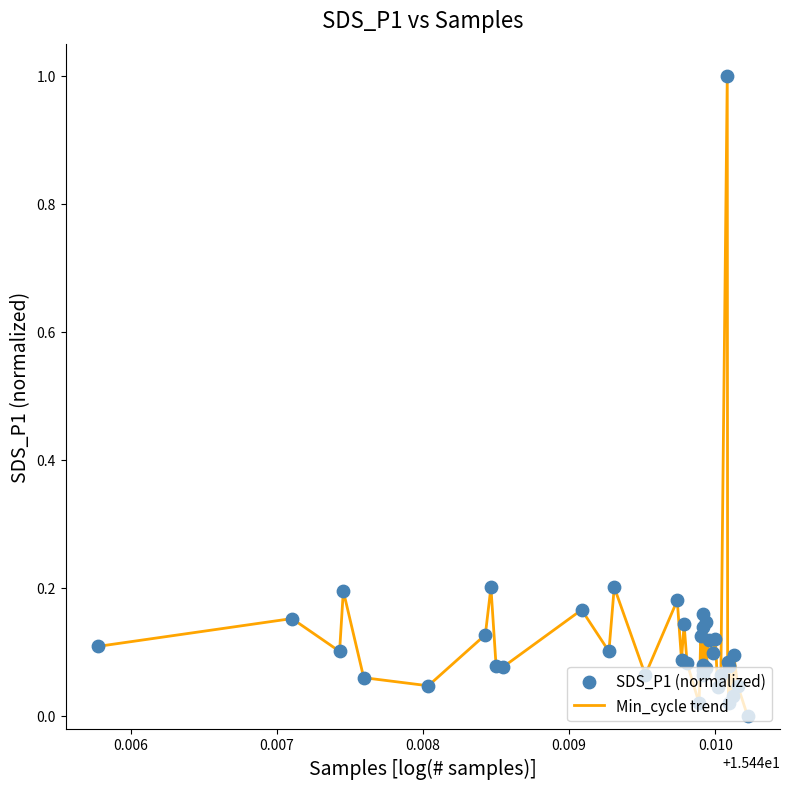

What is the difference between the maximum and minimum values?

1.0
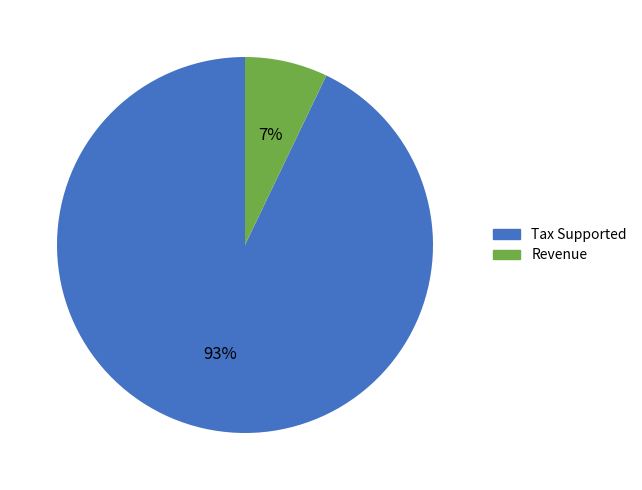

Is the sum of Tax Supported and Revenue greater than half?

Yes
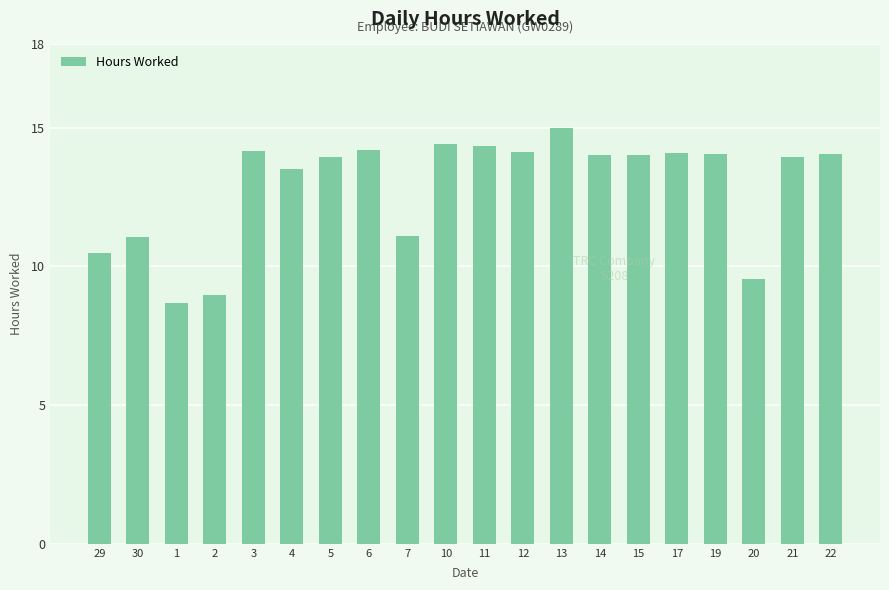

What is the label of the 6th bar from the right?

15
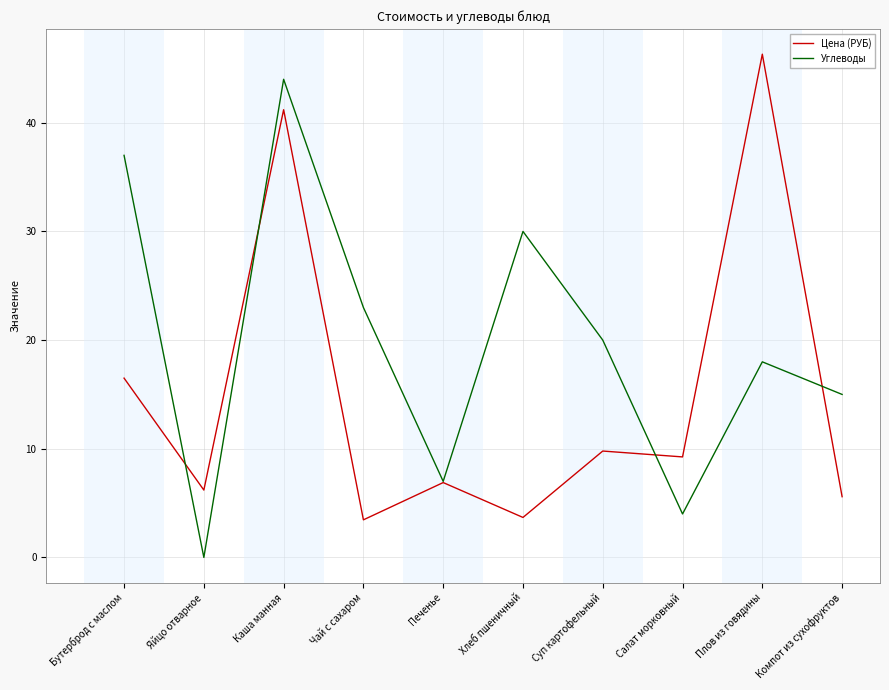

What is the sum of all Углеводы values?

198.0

━━━━━━

About this task:
Rewrite the rows above as a numbered list, from the line containing "What is the label" through the end of the rows, skipping blank lines and leaving out the pictures.

Response for this exercise:
1. What is the label of the 6th bar from the right?
2. 15
3. What is the sum of all Углеводы values?
4. 198.0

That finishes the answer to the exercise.